Figure 1.

Characterisation of CREAX (CDX Regulated Enhancer of Axin2), a highly Wnt-responsive enhancer near Axin2. (A) Position of CREAX (CDX Regulated Enhancer of Axin2) relative to the Axin2 gene locus. Blue boxes represent exons and red bars are regions bound by β-catenin in LS174T cells (Mokry et al., 2010). Known TCF7L2-bound regions in HEK293T cells are denoted by asterisks (Doumpas et al., 2018). Black bars denote regions cloned to generate the Ax2 and CREAX reporters.

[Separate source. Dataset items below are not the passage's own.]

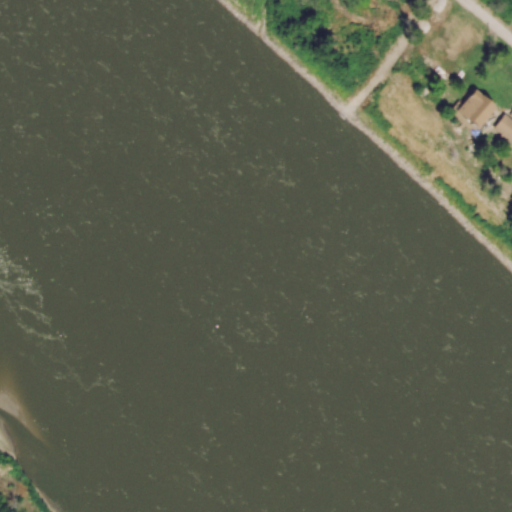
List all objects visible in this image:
road: (488, 19)
building: (472, 108)
building: (503, 128)
river: (237, 312)
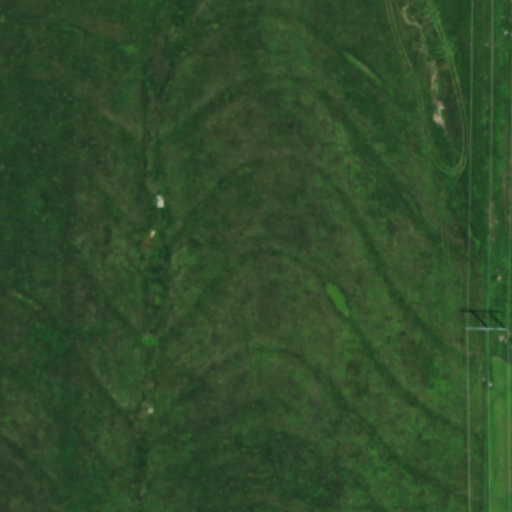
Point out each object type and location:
power tower: (495, 331)
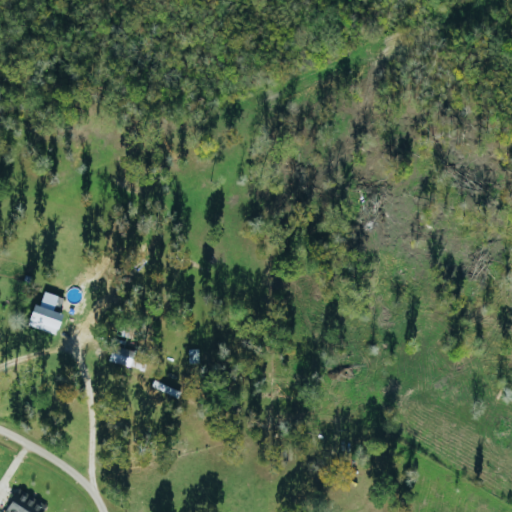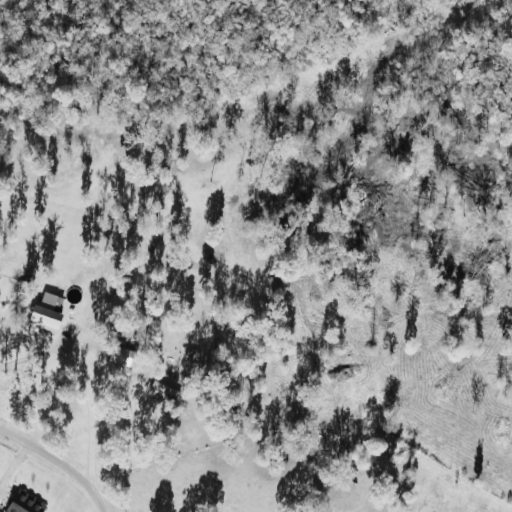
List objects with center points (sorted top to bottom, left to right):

Positions are shown with respect to the hg18 assembly. (B) RT-qPCR measurement of Axin2 transcript levels showing an increase upon treatment with CHIR-99021 (CHIR) in HEK293T cells. (C) Activity levels of luciferase reporters of the previously identified Ax2 promoter-proximal WRE (Jho et al., 2002) and CREAX with CHIR treatment shows that CREAX is more sensitive to Wnt signalling. (D) CREAX-luciferase reporter activity increases in a dose-dependent manner to CHIR concentration in HEK293T cells. (E) CREAX-luciferase reporter activity increases in a dose-dependent manner upon transfection of increasing amounts of a plasmid expressing stabilised β-catenin containing the S33Y mutation (β-catenin*). (F) Cartoon showing positions of guide RNAs used to recruit the dCas9-KRAB construct to the CREAX locus for CRISPRi experiments. (G) RT-qPCR results showing that the increase in Axin2 transcript levels upon CHIR treatment is suppressed by the recruitment of dCas9-KRAB to the CREAX locus. (H) Activation of the CREAX-luciferase reporter by β-catenin* is not affected by orientation, meeting the classical definition of an enhancer. In (B-E,G, and H), data are presented as mean ± SD from three replicates (N = 3) for each condition. *P< 0.05; **P< 0.005; ***P< 0.001; ****P < 0.0001; n.s. P > 0.05.